The family of S Anitha, the 17-year-old medical aspirant who killed herself last week, refused to take a cheque for Rs 7 lakh from the Tamil Nadu government on Monday, NDTV reported.
Anitha hanged herself on Friday, allegedly after failing to secure a medical seat through the National Eligibility-cum-Entrance Test. She had challenged the applicability of the entrance test, the deciding factor in admissions to undergraduate medical and dentistry colleges, in the Supreme Court.
“Anitha died to get exemption from Neet and not for any government aid,” her brother Mani Ratnam told NDTV on Monday, after G Laxmi Priya, the district collector of Ariyalur visited them to hand over the cheque.
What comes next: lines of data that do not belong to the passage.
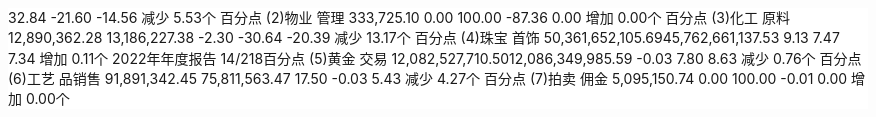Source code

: 32.84
-21.60
-14.56
减少
5.53个
百分点
(2)物业
管理
333,725.10
0.00
100.00
-87.36
0.00
增加
0.00个
百分点
(3)化工
原料
12,890,362.28
13,186,227.38
-2.30
-30.64
-20.39
减少
13.17个
百分点
(4)珠宝
首饰
50,361,652,105.6945,762,661,137.53
9.13
7.47
7.34
增加
0.11个
2022年年度报告
14/218百分点
(5)黄金
交易
12,082,527,710.5012,086,349,985.59
-0.03
7.80
8.63
减少
0.76个
百分点
(6)工艺
品销售
91,891,342.45
75,811,563.47
17.50
-0.03
5.43
减少
4.27个
百分点
(7)拍卖
佣金
5,095,150.74
0.00
100.00
-0.01
0.00
增加
0.00个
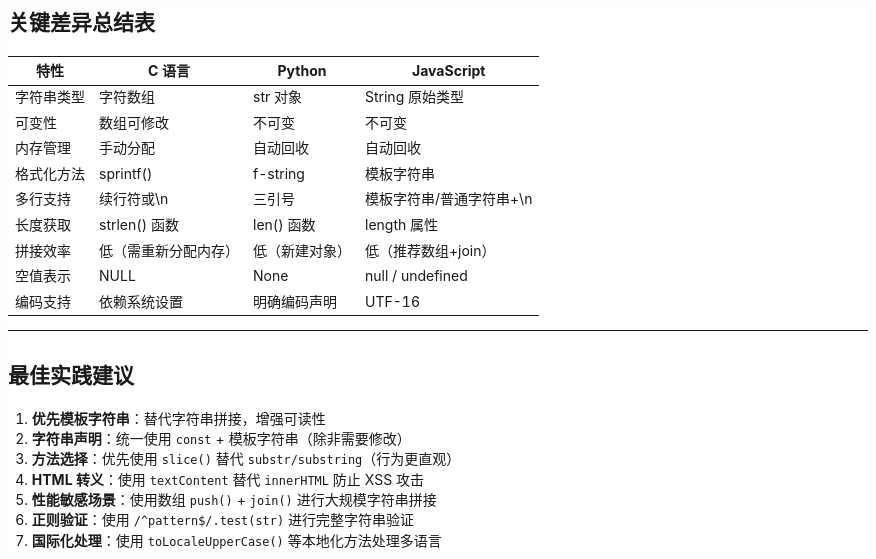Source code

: 
## 关键差异总结表

| 特性       | C 语言               | Python         | JavaScript               |
| ---------- | -------------------- | -------------- | ------------------------ |
| 字符串类型 | 字符数组             | str 对象       | String 原始类型          |
| 可变性     | 数组可修改           | 不可变         | 不可变                   |
| 内存管理   | 手动分配             | 自动回收       | 自动回收                 |
| 格式化方法 | sprintf()            | f-string       | 模板字符串               |
| 多行支持   | 续行符或\n           | 三引号         | 模板字符串/普通字符串+\n |
| 长度获取   | strlen() 函数        | len() 函数     | length 属性              |
| 拼接效率   | 低（需重新分配内存） | 低（新建对象） | 低（推荐数组+join）      |
| 空值表示   | NULL                 | None           | null / undefined         |
| 编码支持   | 依赖系统设置         | 明确编码声明   | UTF-16                   |

---

## 最佳实践建议

1. **优先模板字符串**：替代字符串拼接，增强可读性
2. **字符串声明**：统一使用 `const` + 模板字符串（除非需要修改）
3. **方法选择**：优先使用 `slice()` 替代 `substr/substring`（行为更直观）
4. **HTML 转义**：使用 `textContent` 替代 `innerHTML` 防止 XSS 攻击
5. **性能敏感场景**：使用数组 `push()` + `join()` 进行大规模字符串拼接
6. **正则验证**：使用 `/^pattern$/.test(str)` 进行完整字符串验证
7. **国际化处理**：使用 `toLocaleUpperCase()` 等本地化方法处理多语言

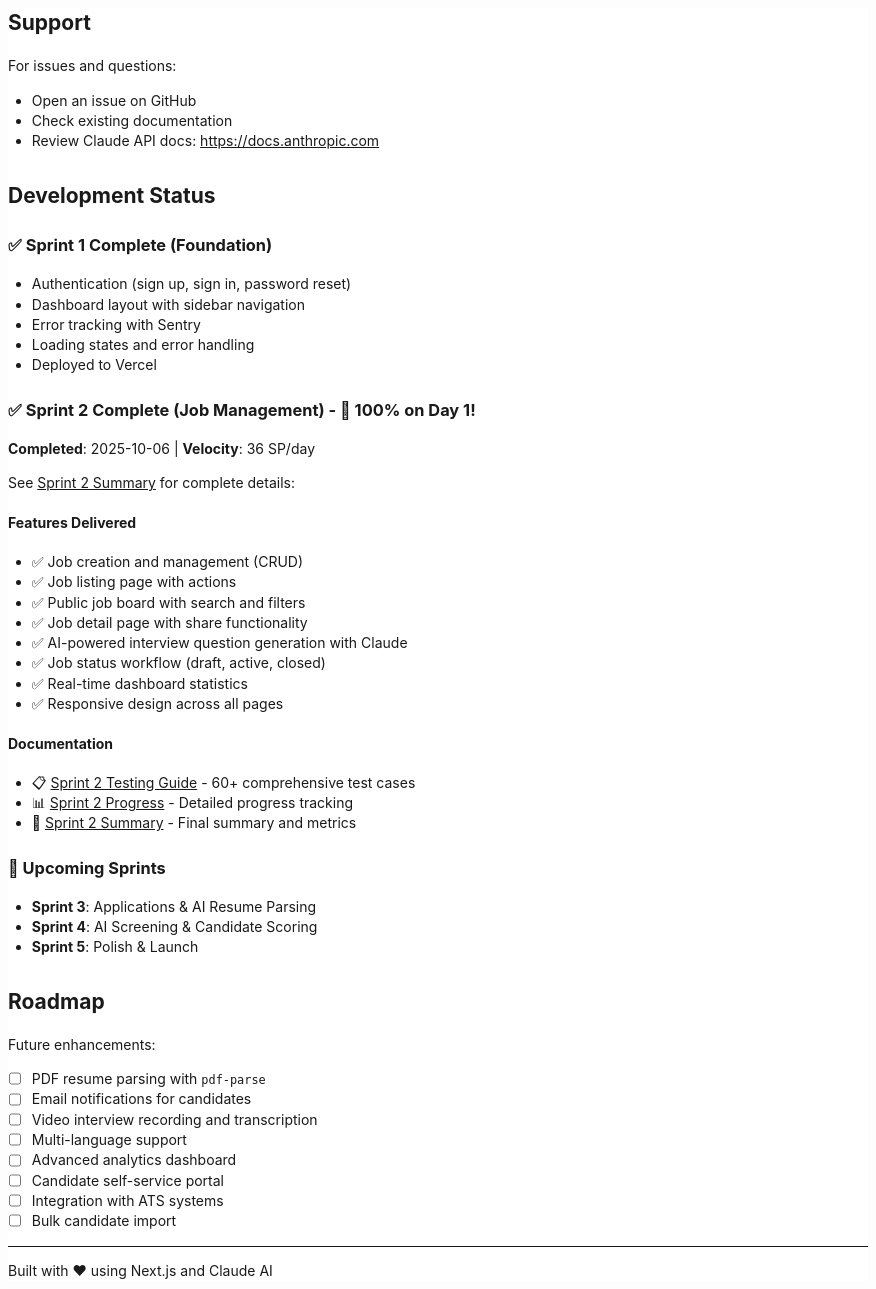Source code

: ## Support

For issues and questions:
- Open an issue on GitHub
- Check existing documentation
- Review Claude API docs: https://docs.anthropic.com

## Development Status

### ✅ Sprint 1 Complete (Foundation)
- Authentication (sign up, sign in, password reset)
- Dashboard layout with sidebar navigation
- Error tracking with Sentry
- Loading states and error handling
- Deployed to Vercel

### ✅ Sprint 2 Complete (Job Management) - 🎉 100% on Day 1!
**Completed**: 2025-10-06 | **Velocity**: 36 SP/day

See [Sprint 2 Summary](./docs/SPRINT_2_SUMMARY.md) for complete details:

#### Features Delivered
- ✅ Job creation and management (CRUD)
- ✅ Job listing page with actions
- ✅ Public job board with search and filters
- ✅ Job detail page with share functionality
- ✅ AI-powered interview question generation with Claude
- ✅ Job status workflow (draft, active, closed)
- ✅ Real-time dashboard statistics
- ✅ Responsive design across all pages

#### Documentation
- 📋 [Sprint 2 Testing Guide](./docs/SPRINT_2_TESTING_GUIDE.md) - 60+ comprehensive test cases
- 📊 [Sprint 2 Progress](./docs/SPRINT_2_PROGRESS.md) - Detailed progress tracking
- 📝 [Sprint 2 Summary](./docs/SPRINT_2_SUMMARY.md) - Final summary and metrics

### 📅 Upcoming Sprints
- **Sprint 3**: Applications & AI Resume Parsing
- **Sprint 4**: AI Screening & Candidate Scoring
- **Sprint 5**: Polish & Launch

## Roadmap

Future enhancements:
- [ ] PDF resume parsing with `pdf-parse`
- [ ] Email notifications for candidates
- [ ] Video interview recording and transcription
- [ ] Multi-language support
- [ ] Advanced analytics dashboard
- [ ] Candidate self-service portal
- [ ] Integration with ATS systems
- [ ] Bulk candidate import

---

Built with ❤️ using Next.js and Claude AI
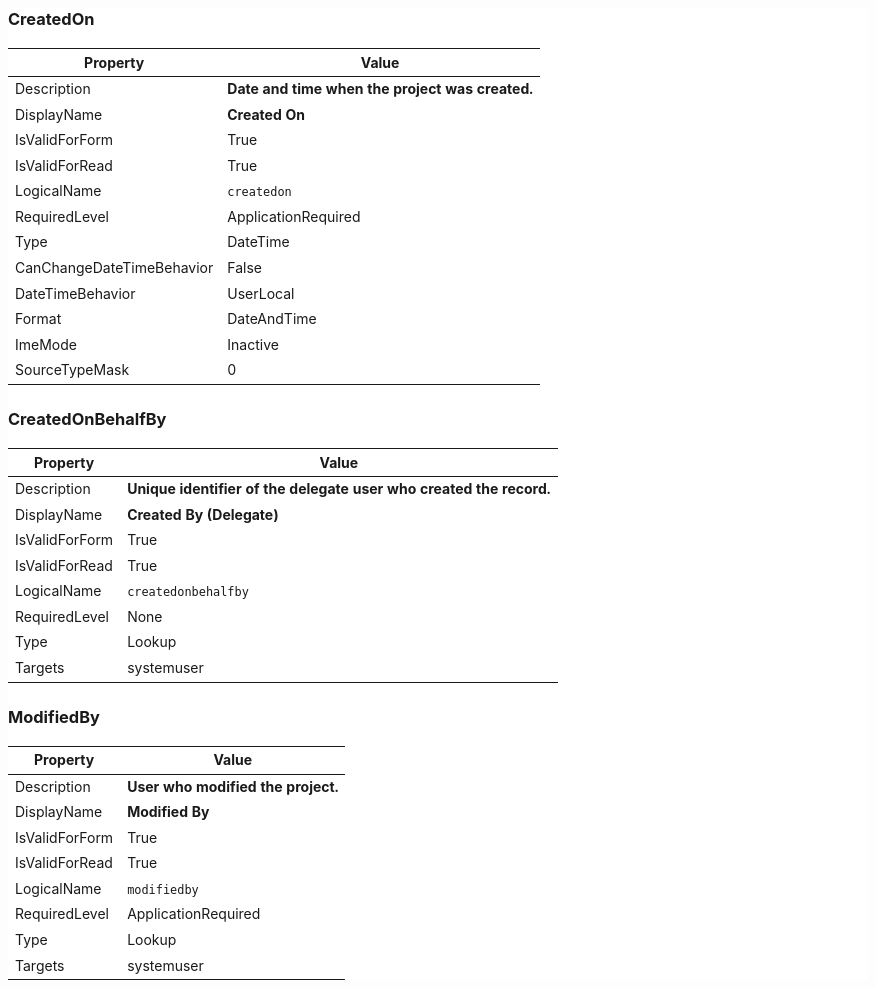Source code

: ### <a name="BKMK_CreatedOn"></a> CreatedOn

|Property|Value|
|---|---|
|Description|**Date and time when the project was created.**|
|DisplayName|**Created On**|
|IsValidForForm|True|
|IsValidForRead|True|
|LogicalName|`createdon`|
|RequiredLevel|ApplicationRequired|
|Type|DateTime|
|CanChangeDateTimeBehavior|False|
|DateTimeBehavior|UserLocal|
|Format|DateAndTime|
|ImeMode|Inactive|
|SourceTypeMask|0|

### <a name="BKMK_CreatedOnBehalfBy"></a> CreatedOnBehalfBy

|Property|Value|
|---|---|
|Description|**Unique identifier of the delegate user who created the record.**|
|DisplayName|**Created By (Delegate)**|
|IsValidForForm|True|
|IsValidForRead|True|
|LogicalName|`createdonbehalfby`|
|RequiredLevel|None|
|Type|Lookup|
|Targets|systemuser|

### <a name="BKMK_ModifiedBy"></a> ModifiedBy

|Property|Value|
|---|---|
|Description|**User who modified the project.**|
|DisplayName|**Modified By**|
|IsValidForForm|True|
|IsValidForRead|True|
|LogicalName|`modifiedby`|
|RequiredLevel|ApplicationRequired|
|Type|Lookup|
|Targets|systemuser|

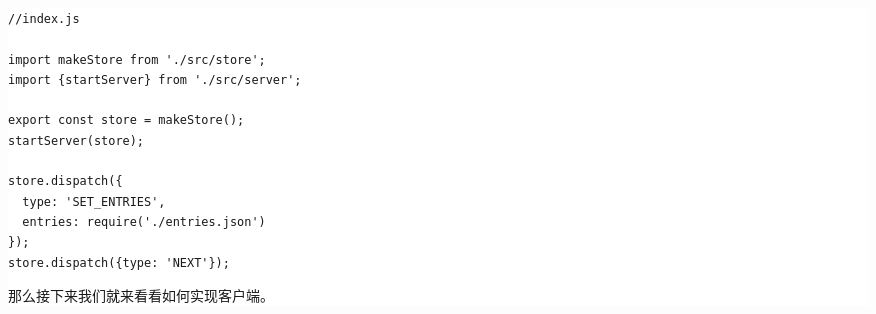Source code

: 	//index.js

	import makeStore from './src/store';
	import {startServer} from './src/server';

	export const store = makeStore();
	startServer(store);

	store.dispatch({
	  type: 'SET_ENTRIES',
	  entries: require('./entries.json')
	});
	store.dispatch({type: 'NEXT'});

那么接下来我们就来看看如何实现客户端。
Anitha had scored 1,176 out of 1,200 in her Class 12 examinations under the Tamil Nadu state board – a score that would have easily got her into a government medical college. But, last month the Supreme Court had ordered that admissions in Tamil Nadu would also be based on Neet and not the Class 12 results.
Anitha had pleaded before the Supreme Court that poor students who lived in villages could not afford the private coaching classes that students in cities could. Students from state boards have resisted the national exam conducted by the Central Board of Secondary Education, alleging it is based on the central board’s syllabus, which is vastly different from theirs.
There have been protests across Tamil Nadu since Friday, while activists and political rivals have accused both the E Palaniswami government in the state and the Bharatiya Janata Party government at the Centre of letting down the students.